Results from this study demonstrate that as the sea otter population established and increased, sea otter diet changed, shifting from large urchins, crabs, and clams to smaller prey including small clams and mussels. By 2019, sea otters throughout the bay were primarily foraging on small prey regardless of the local occupancy history. Results from this study suggest an interaction between the availability of prey and sea otter prey preference, which is dependent upon bottom-up variation in environmental conditions, and the effects of sea otter predation over time. Collectively, the reoccupation of sea otters across their range in the North Pacific provides a unique opportunity to understand how sea otters influence nearshore communities. This study also demonstrates the value of long-term monitoring of a keystone predator and associated prey communities.

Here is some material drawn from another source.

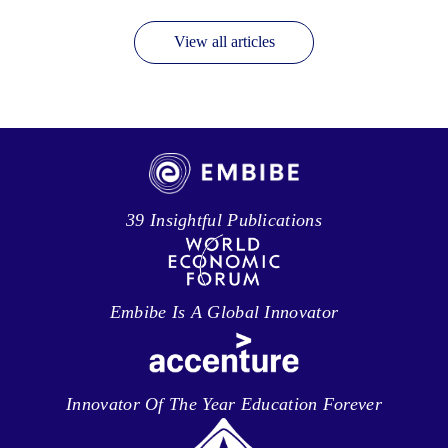
View all articles
39 Insightful Publications
Embibe Is A Global Innovator
Innovator Of The Year Education Forever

The dynamics of sea otter prey selection under population growth and expansion

Abstract

Sea otters (Enhydra lutris) were extirpated from much of their range in the North Pacific by the early 1900s but have made a remarkable recovery in Southeast Alaska. Sea otter populations have been particularly successful in Glacier Bay, Alaska, a protected tidewater glacier fjord with a diverse and productive nearshore habitat. Collection of sea otter foraging observations in Glacier Bay began in 1993, along with high-resolution aerial surveys that provide estimates of sea otter abundance and distribution. We integrated these two data sources to investigate how sea otter diet changed in space and time as sea otters established and spread across Glacier Bay. Specifically, we developed a multilevel Bayesian model to capture how sea otter diet at a location (the number, type, and size of prey collected) changed as a function of local cumulative otter abundance and the year in which the location was first occupied. This framework enabled us to estimate the sequence of sea otter prey selection and switching as prey populations responded to sea otter foraging pressure. We found that local sea otter diet changed substantially as the population established, shifting away from large urchins, crabs, and clams to Modiolus mussels and small urchins, and lastly to small clams and Mytilus mussels. We also found that sea otter diet at newly occupied sites changed as otters spread over the main channel and into the arms of Glacier Bay. Further, by 2019, sea otters across the bay were primarily foraging on small prey, regardless of the local occupancy history. The absence of a spatial gradient in the size of prey captured late in the study suggests that feedbacks between the top-down effects of sea otter foraging, sea otter dispersal processes, and local variation in habitat productivity may have homogenized the size structure of available prey across Glacier Bay.

Leach, C. B., B. P. Weitzman, J. L. Bodkin, D. Esler, G. G. Esslinger, K. A. Kloecker, D. H. Monson, J. N. Womble, and M. B. Hooten. 2024. The dynamics of sea otter prey selection under population growth and expansion. Ecosphere 15(12): e70084.